> _TEXTO DO EXERCÍCIO_:
RIO - Mario Bellatin não é um sujeito que passe despercebido. Pode estar no mais caótico dos lugares como o Sujinho, botequim de São Paulo ou na mais protocolar das cerimônias um congresso de escritores em Paris. Não importa: sua presença é marcante, iludibriável. Na mesma medida é marcante e iludibriável sua literatura, toda ela embalada em livrinhos curtos, que não costumam ultrapassar as 100 páginas, e que em geral esparramam-se mundo afora por editoras pequenas, como as da rede latino-americana cartonera ou a portenha Interzona, até que ganham os catálogos das gigantes, como a Alfaguara e a Tusquets.

Mexicano, filho de pais peruanos, 49 anos e mais de 15 novelas publicadas, Bellatin é um mutante. Faz questão de sê-lo. Costuma aparecer todo de preto, careca reluzente; ou então usando uma espécie de bata comprida, que muita gente crê um vestido ou uma indumentária misteriosa de monge. Na falta do antebraço direito, deformação de nascença, intercala próteses artísticas. Um dia, carrega um gancho; no outro, tem na extremidade uma espécie de flor metálica. Está envolvido, junto com o artista plástico Aldo Chaparro, no projeto de fazer próteses mais funcionais , que tenham acopladas a si um celular, um i-pod ou uma navalha suíça, num entusiasmo que o acomete desde que despachou seu antigo antebraço de carbono peça que o acompanhara anos a fio no Rio Ganges, na Índia, e o viu ir embora boiando ao lado de outros cadáveres do rito fúnebre (embora às vezes ele assegure que o perdeu, na verdade, após enfrentar uma tsunami nas Filipinas).

É mutante também porque cria esses universos cerrados e estranhos, regidos por leis próprias, onde o ar aparece tão rarefeito; onde os personagens, não raro, são mutantes como ele, e onde exerce sua sina assumida de buscar a maior proximidade possível com o silêncio e a ausência. Soy Mario Bellatin y odio narrar , diz, em um de seus arroubos mais famosos, no depoimento Underwood portátil modelo 1915.

> _MATERIAL FORNECIDO_:
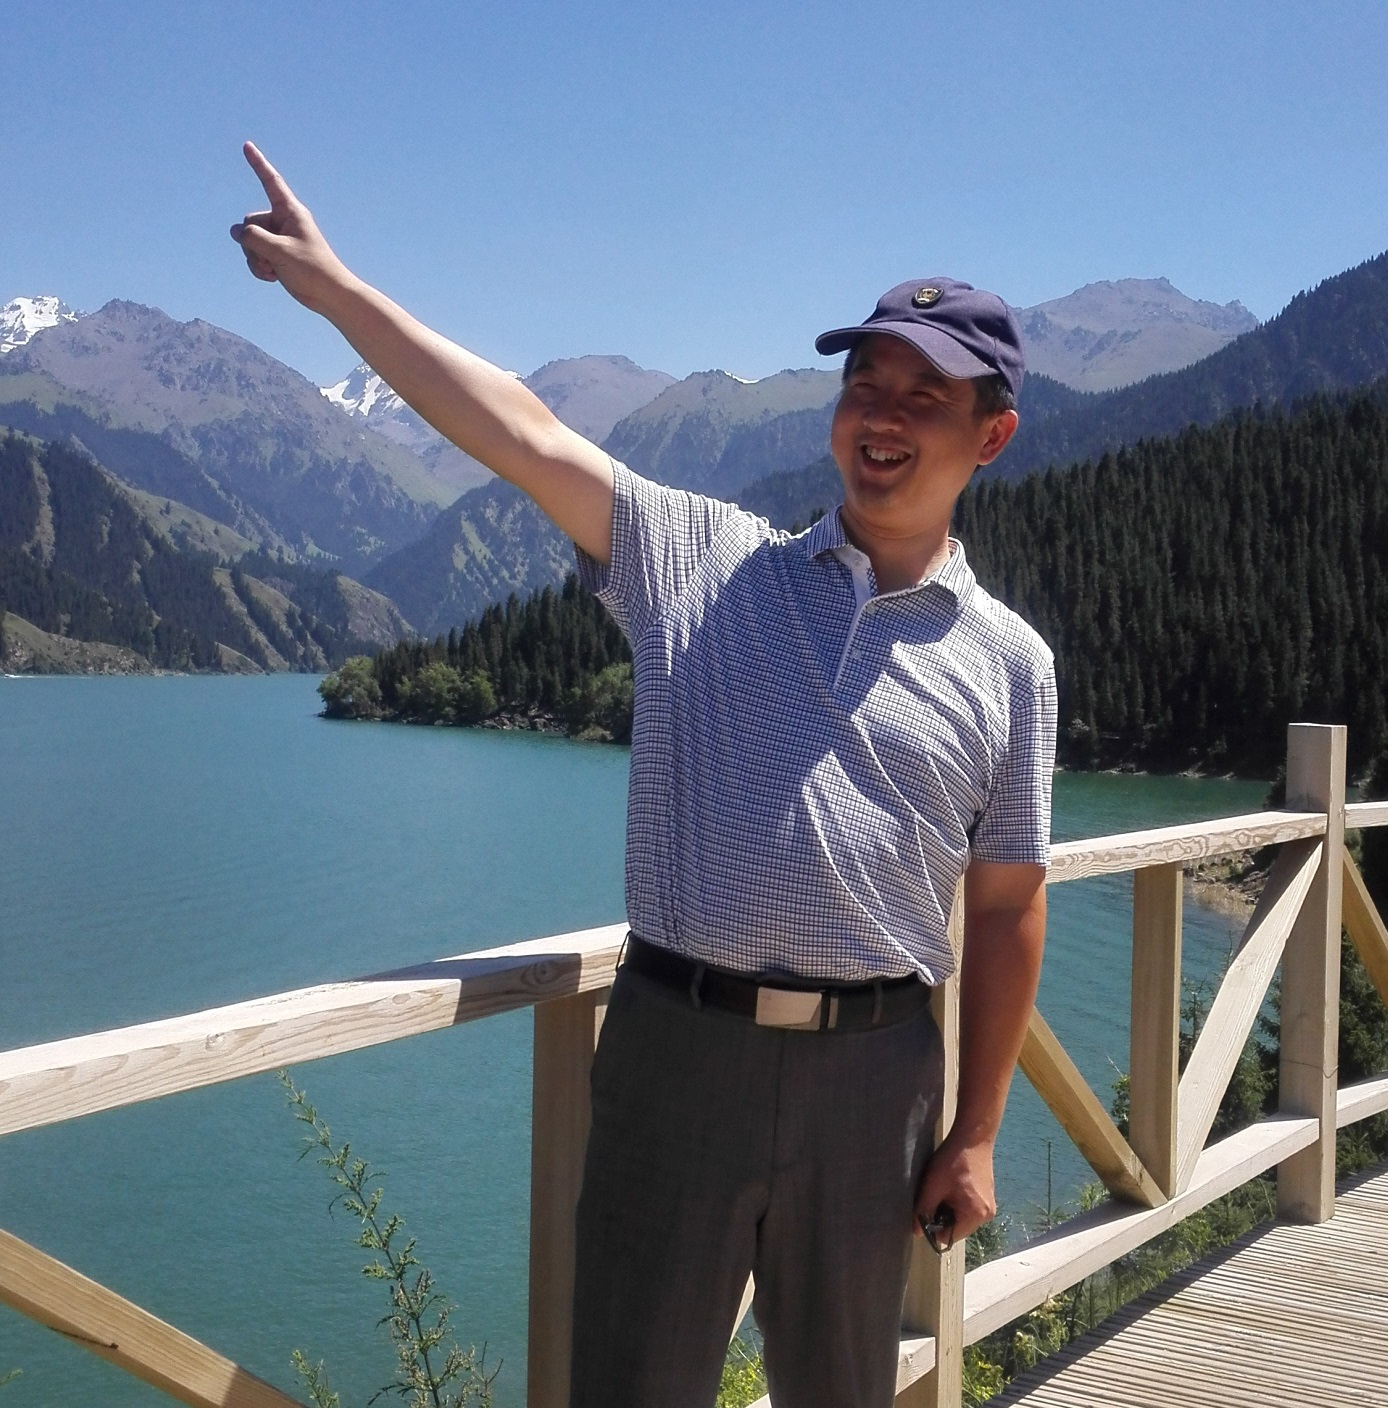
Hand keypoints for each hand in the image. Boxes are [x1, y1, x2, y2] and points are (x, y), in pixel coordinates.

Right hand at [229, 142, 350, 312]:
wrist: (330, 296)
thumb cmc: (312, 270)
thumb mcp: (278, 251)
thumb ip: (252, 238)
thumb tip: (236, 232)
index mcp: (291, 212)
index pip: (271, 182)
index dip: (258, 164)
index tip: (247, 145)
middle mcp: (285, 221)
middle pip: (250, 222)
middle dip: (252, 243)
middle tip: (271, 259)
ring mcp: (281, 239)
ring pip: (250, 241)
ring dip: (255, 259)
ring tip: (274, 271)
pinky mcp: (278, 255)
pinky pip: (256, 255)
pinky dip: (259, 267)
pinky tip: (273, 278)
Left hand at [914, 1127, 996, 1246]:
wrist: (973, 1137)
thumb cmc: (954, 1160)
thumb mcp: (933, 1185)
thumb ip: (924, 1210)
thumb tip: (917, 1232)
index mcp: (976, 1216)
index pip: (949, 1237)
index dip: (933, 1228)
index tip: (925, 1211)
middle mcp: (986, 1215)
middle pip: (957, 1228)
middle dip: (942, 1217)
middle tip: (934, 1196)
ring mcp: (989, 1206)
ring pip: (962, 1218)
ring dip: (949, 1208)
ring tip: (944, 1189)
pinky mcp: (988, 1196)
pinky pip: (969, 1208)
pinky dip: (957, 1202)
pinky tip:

> _TAREFA_: Dê sequência ao texto sobre o escritor Mario Bellatin, começando logo após a última frase apresentada.

> _RESULTADO_:
Sem nhenhenhém

No Brasil, Bellatin demorou a chegar. Salão de beleza, uma de suas novelas mais elogiadas, foi publicada em 2007 pela pequena Leitura XXI, uma editora de Porto Alegre. Passou quase em branco. Menos em branco, porém, foi sua vinda no mesmo ano à Balada Literária o festival que acontece anualmente em São Paulo e o Laboratório de Escritura Coletiva que ofereceu no Centro Cultural B_arco, também na capital paulista, no início de 2008, ao lado de Maria Alzira Brum.

Ao debater com ele, me sentia de frente ao próprio Roberto Bolaño conta Marcelino Freire, organizador da Balada. Ele é pura contundência. Não tem nada de frígido, nada de nhenhenhém, nada de entrega parcial.

Desde então, Bellatin vive um flerte com o Brasil. Escreveu Los fantasmas del massagista, que integra a coletânea de contos baseados no cancioneiro de Chico Buarque, organizada por Ronaldo Bressane e prevista para vir a lume no fim do ano, pela Companhia das Letras. A história assinada pelo mexicano se passa na Vila Madalena, onde uma famosa cantora se vê obrigada a interromper a carreira depois que inclui Construção em seu repertório. A música a leva a um estado no qual é impossível cantar mais.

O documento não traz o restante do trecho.